Margaret Egrot is based in Coventry, UK. She is the author of two YA books (And Alex Still Has Acne, and Girl Friends). Girl Friends was published in May 2016 and And Alex … in January 2015. And Alex has been on the Amazon best seller list more than once. Both stories deal with contemporary social issues – but there are a few laughs along the way, and the books have been well rated by adult readers as well as teenagers.
As well as these novels, Margaret has had several short stories intended for adults and new adult readers published. She mostly writes stories based in the present, though in her short story, Sleeping Beauty, she mixes contemporary with well know folk tales, and several of her short stories – Chains of Magic, Journey to the Fair Mountain, A Midsummer Day’s Dream, and The Ghost Queen – are based on female characters in Shakespeare plays. Many of her short stories have appeared in Solstice publishing anthologies, and are available as short story downloads from Amazon Books.
Margaret has also written a number of short plays for local amateur groups and rehearsed readings, and has just completed her first full length play. There are further details on these on her website: www.margaretegrotwriter.weebly.com
Margaret describes herself as boringly normal. She eats and drinks almost anything - ‘though you can’t beat a cup of strong brew tea, milk no sugar,’ listens to any music so long as it has a good beat (but prefers complete silence when she is writing), and takes a polite, but rather uneducated, interest in most art. She enjoyed visiting the Art After California Light and Space exhibition at the local art gallery recently, and admires the work of the potter Grayson Perry.
The place she most likes visiting is Thailand as this is where her son and his wife live. Apart from this, the place she would most like to visit is Myanmar / Burma, which, seeing as it is the country right next to Thailand, sounds like a realistic possibility.
A perfect evening for Margaret is a trip with friends and family to the theatre, preferably to see a comedy such as One Man and Two Guvnors, followed by a glass, or several, of wine and a natter back at home (and of course a cup of tea).
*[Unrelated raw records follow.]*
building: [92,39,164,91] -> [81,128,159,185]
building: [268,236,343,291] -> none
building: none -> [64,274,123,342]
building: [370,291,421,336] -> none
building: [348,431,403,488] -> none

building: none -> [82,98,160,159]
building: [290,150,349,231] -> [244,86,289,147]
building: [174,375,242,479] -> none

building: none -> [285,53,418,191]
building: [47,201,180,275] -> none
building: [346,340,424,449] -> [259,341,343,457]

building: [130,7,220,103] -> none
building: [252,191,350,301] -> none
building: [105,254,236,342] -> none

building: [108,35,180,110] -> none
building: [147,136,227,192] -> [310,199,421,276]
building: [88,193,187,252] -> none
Many of Margaret’s plots come from past work experiences, or individuals she met through work – all heavily disguised. She is also influenced by books and plays she has read. Her favourite author is Jane Austen, and she enjoys witty romances, detective novels and a range of non-fiction titles.
Her favourite book changes over time and is usually one she has recently read (she doesn’t, these days, persevere with anything she finds boring).
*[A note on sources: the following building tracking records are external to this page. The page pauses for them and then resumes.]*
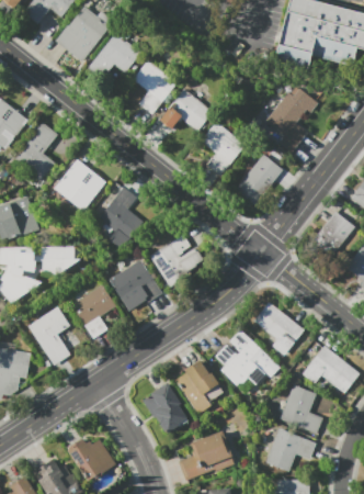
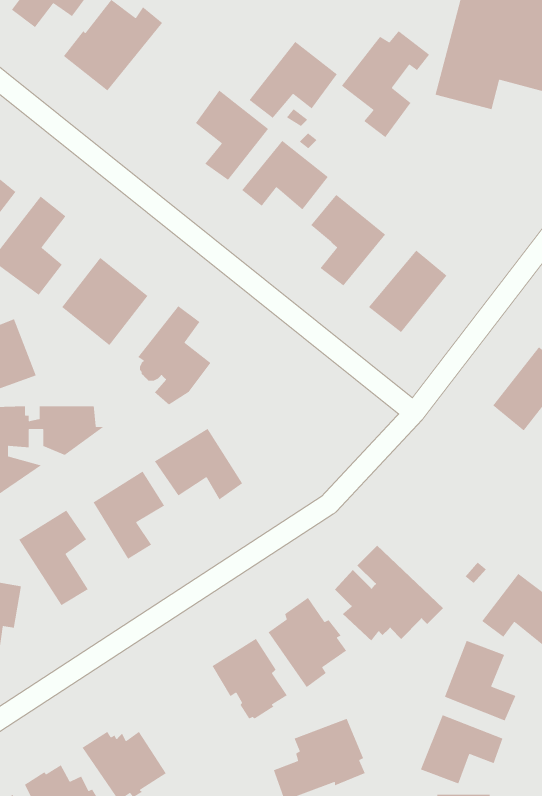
building: [88,33,140,79] -> [249,41,338,119]
building: [265,89,318,153] -> [341,30,430,138]
building: [149,235,205,287] -> none
building: [253,302,304,356] -> none

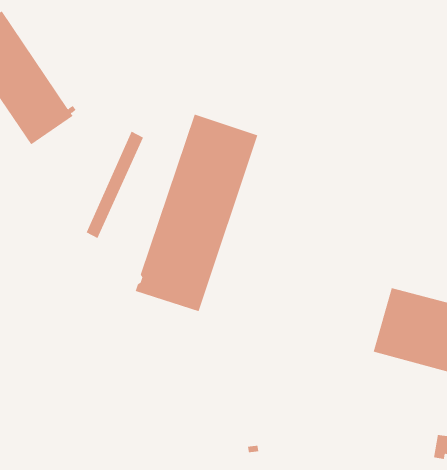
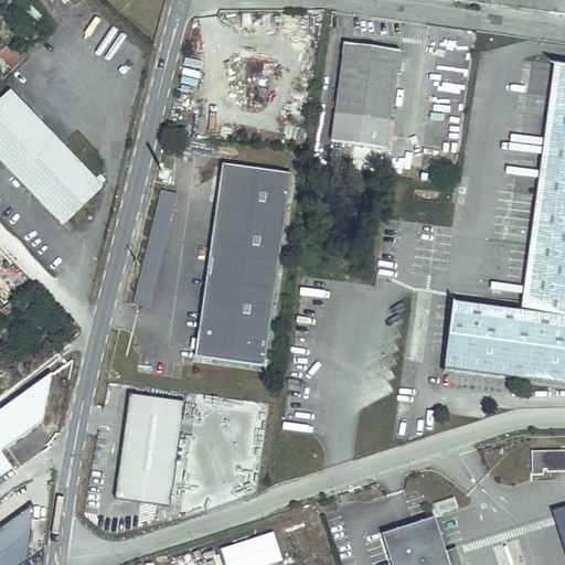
building: none -> [326,36,399,154]
building: none -> [115,393,184,505]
Currently her recommended read is Bill Bryson’s A Short History of Nearly Everything, which is high on her to be re-read list. Meanwhile she is reading David Nokes’s biography of Jane Austen, having just watched the new film Love and Friendship based on one of her novellas. This is a great film, by the way, and one she would like to see again shortly. The biography is a bit long winded, so she may not finish it.
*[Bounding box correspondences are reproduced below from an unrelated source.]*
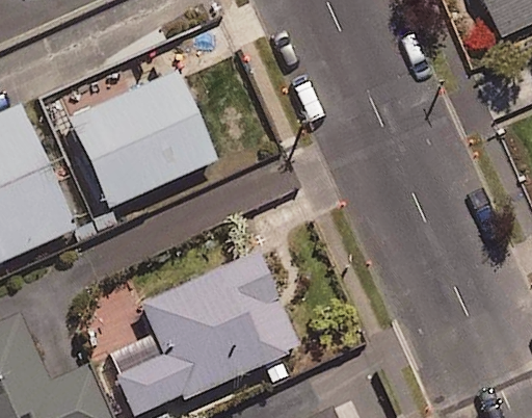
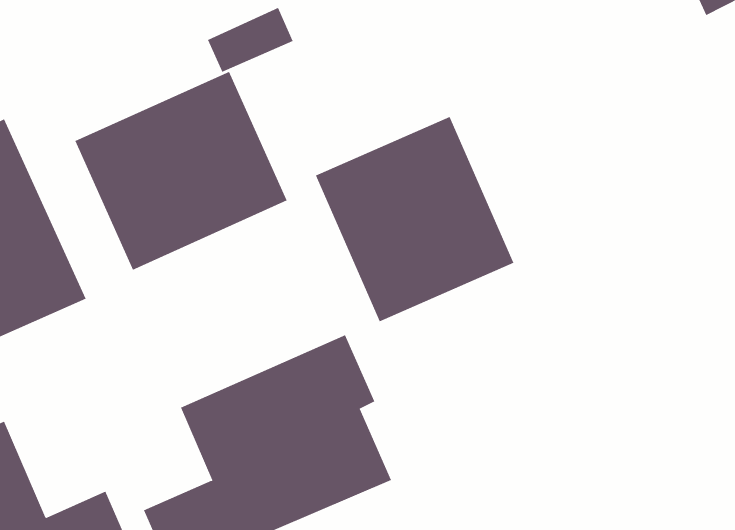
building: none -> [315,116,514,322]

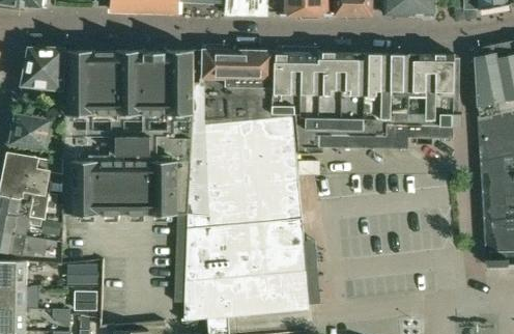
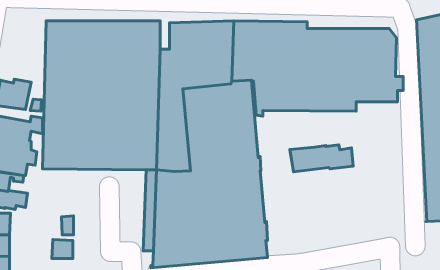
building: [22,47,64,102] -> none
building: none -> [290,145,353,172]

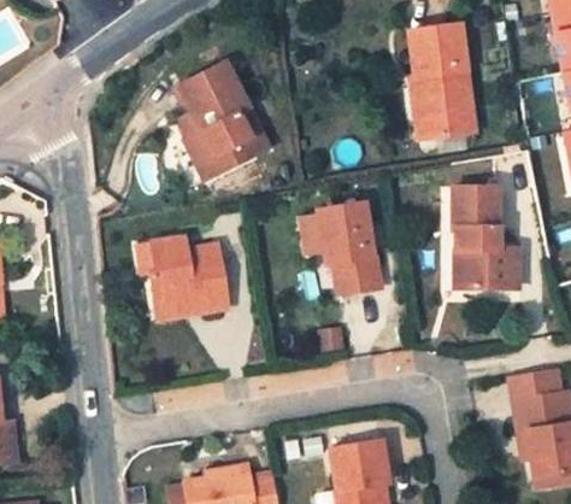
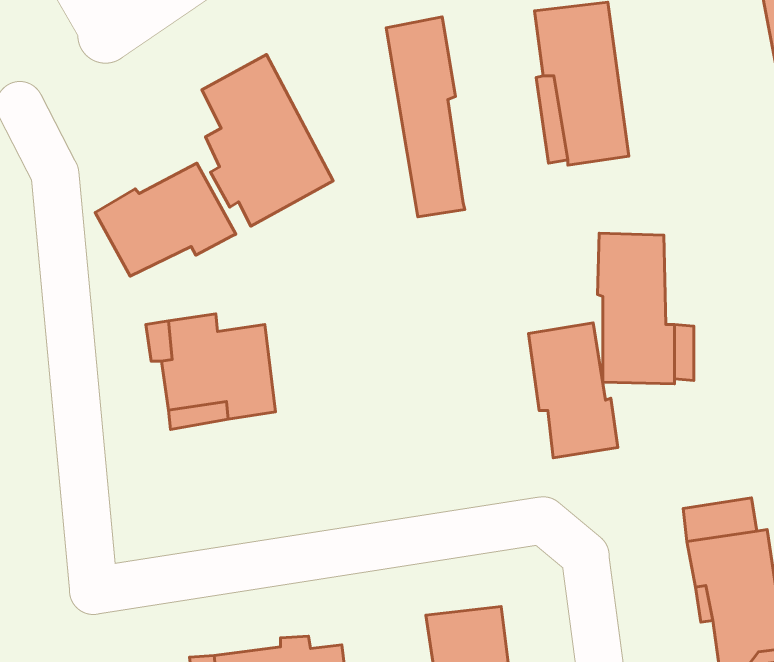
building: none -> [386,17,465,217]
building: none -> [95,163,236,276]
building: [317,205,378,298] -> [529,323,618,458]

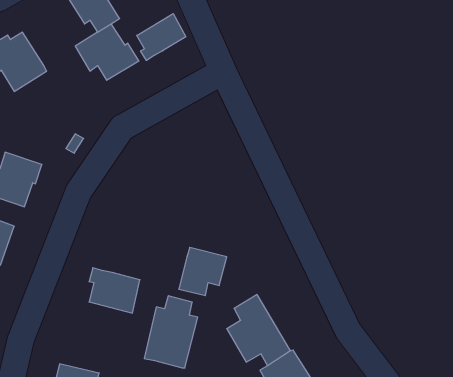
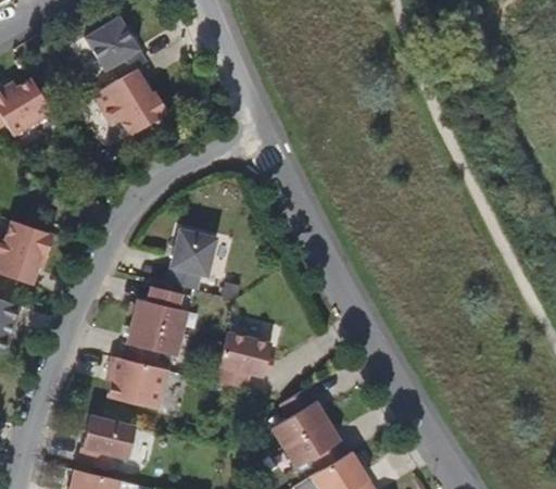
building: [137,14,186,60] -> none
building: none -> [168,228,216,289]
building: [144,296,198,368] -> [125,285,188,369]
building: none -> [79,414,138,469]

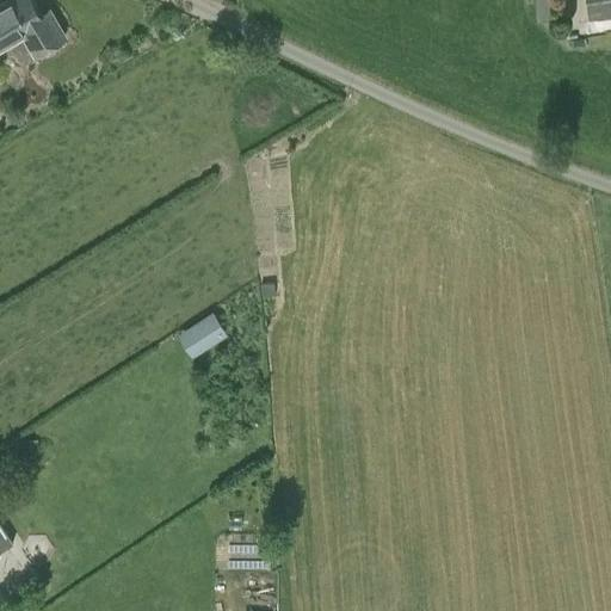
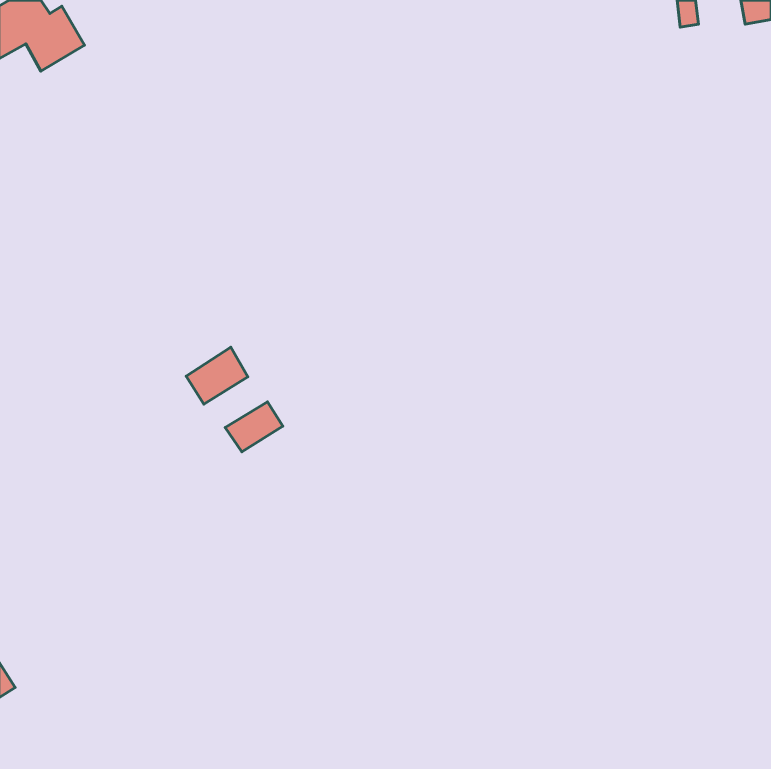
building: none -> [186,347,248,404]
Margaret says she would have a rather impoverished life if she had to rely on her income from writing. She has spent most of her adult life working with offenders, victims of crime, and troubled families.
Now largely retired with a modest, but adequate, pension she is able to give more time to writing. At least writing regularly every day takes her mind off wondering why her royalties are so small.
Her advice to someone who wanted to be a writer is to just do it. Also to read widely, including trashy books that you throw down in disgust, convinced you can do better than that. You probably can.